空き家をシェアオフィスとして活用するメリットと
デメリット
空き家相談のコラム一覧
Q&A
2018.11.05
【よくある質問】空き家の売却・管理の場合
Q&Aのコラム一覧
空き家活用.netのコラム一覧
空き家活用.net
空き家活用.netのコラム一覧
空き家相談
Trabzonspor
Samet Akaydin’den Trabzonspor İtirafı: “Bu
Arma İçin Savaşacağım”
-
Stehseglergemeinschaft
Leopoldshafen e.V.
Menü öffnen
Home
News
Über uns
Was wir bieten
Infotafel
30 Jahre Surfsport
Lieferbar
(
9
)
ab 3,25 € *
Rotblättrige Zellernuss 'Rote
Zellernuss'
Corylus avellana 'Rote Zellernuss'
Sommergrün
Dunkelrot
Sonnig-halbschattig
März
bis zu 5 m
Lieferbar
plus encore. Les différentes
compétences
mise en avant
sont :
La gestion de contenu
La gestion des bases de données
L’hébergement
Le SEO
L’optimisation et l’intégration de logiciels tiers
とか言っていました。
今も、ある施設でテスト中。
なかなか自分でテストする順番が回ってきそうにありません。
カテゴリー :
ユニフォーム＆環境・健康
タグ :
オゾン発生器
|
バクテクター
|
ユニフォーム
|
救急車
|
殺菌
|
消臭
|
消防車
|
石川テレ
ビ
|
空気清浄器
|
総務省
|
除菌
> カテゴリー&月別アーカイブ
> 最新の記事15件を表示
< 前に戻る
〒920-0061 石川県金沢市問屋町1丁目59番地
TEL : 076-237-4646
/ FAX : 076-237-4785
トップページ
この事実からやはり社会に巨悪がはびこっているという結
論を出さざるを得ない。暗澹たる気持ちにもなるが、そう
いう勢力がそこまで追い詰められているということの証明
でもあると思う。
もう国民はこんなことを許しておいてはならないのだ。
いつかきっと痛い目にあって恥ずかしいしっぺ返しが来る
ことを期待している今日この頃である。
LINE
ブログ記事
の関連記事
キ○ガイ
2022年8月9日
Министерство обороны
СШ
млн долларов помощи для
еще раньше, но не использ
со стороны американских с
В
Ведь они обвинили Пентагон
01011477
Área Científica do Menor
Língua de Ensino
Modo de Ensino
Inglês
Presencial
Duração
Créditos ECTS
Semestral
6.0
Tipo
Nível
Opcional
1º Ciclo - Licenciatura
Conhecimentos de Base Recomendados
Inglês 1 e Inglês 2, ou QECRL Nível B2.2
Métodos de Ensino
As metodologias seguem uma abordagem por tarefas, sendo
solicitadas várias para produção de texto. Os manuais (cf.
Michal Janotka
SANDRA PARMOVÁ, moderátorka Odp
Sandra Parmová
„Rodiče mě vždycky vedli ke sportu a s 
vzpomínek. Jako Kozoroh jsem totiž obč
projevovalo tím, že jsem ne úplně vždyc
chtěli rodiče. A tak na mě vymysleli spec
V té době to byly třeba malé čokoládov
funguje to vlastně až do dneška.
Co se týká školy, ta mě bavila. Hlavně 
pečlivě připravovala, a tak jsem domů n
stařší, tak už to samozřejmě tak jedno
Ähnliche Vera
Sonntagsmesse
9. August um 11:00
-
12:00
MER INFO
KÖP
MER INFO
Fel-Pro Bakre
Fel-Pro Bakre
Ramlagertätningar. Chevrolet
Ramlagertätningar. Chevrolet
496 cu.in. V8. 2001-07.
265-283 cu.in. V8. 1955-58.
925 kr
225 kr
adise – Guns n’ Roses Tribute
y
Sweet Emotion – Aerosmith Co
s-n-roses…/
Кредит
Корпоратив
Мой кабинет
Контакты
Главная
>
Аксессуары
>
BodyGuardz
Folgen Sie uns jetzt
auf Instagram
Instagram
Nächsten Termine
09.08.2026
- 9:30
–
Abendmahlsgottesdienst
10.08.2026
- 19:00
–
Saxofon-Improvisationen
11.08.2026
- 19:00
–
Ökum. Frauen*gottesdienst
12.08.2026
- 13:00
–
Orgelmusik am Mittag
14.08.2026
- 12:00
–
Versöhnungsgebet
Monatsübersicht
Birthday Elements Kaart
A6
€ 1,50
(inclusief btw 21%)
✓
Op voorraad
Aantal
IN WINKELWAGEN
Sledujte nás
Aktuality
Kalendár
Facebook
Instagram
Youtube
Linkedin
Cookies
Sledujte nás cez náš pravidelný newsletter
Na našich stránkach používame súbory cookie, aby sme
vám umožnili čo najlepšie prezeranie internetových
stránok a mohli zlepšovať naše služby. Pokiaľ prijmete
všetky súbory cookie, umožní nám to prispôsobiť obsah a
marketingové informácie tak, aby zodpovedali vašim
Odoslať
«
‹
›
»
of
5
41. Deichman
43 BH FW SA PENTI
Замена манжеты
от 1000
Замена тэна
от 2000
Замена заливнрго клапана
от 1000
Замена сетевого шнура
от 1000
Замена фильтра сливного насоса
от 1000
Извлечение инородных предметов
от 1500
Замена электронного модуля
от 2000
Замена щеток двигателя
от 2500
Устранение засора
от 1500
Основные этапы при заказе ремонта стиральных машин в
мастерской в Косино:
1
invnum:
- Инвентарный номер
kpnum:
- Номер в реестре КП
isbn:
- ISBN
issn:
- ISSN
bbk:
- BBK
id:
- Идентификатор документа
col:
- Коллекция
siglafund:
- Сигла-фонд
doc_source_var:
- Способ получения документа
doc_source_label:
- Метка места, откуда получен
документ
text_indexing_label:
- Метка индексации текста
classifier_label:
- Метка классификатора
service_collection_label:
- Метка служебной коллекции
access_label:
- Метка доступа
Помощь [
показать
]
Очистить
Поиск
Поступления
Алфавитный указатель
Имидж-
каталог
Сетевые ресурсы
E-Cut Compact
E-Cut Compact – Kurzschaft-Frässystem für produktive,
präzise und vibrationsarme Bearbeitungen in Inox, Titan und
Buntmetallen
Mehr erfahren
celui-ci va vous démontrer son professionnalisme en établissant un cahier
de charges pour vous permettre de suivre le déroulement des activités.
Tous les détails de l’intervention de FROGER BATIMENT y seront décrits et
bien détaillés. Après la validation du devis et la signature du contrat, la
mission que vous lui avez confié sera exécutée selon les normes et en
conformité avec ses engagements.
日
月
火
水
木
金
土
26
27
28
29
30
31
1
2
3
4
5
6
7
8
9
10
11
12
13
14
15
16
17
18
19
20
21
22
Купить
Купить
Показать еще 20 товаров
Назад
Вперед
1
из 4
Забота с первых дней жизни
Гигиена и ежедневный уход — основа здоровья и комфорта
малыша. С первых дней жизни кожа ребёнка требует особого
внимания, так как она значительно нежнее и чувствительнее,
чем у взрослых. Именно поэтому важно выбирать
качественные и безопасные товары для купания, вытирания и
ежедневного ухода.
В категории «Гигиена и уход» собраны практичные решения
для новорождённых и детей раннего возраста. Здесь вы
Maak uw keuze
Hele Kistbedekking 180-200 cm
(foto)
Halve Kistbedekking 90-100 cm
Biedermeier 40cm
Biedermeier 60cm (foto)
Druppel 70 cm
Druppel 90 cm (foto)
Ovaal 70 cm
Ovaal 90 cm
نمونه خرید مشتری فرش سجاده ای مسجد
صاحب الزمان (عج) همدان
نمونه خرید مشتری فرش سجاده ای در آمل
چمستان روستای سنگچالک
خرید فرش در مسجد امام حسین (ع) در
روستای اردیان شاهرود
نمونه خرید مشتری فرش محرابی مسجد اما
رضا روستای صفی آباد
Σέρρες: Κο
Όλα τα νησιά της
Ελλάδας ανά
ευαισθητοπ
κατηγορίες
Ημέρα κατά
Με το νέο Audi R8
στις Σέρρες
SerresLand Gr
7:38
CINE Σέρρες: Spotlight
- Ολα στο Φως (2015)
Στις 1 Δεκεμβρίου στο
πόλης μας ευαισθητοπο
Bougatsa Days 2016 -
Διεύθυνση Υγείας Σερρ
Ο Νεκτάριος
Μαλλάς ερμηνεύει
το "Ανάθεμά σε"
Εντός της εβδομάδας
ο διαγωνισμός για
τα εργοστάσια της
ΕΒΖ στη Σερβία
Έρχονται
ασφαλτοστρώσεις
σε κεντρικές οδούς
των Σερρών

□ □ □ □

Where a line above holds the string "مشتری", copy that line.

نمونه خرید مشتری فرش سجاده ای مسجد
نمونه خرید مشتری فرش سجاده ای در آمل
نمونه خرید مشتری فرش محرابی مسجد اما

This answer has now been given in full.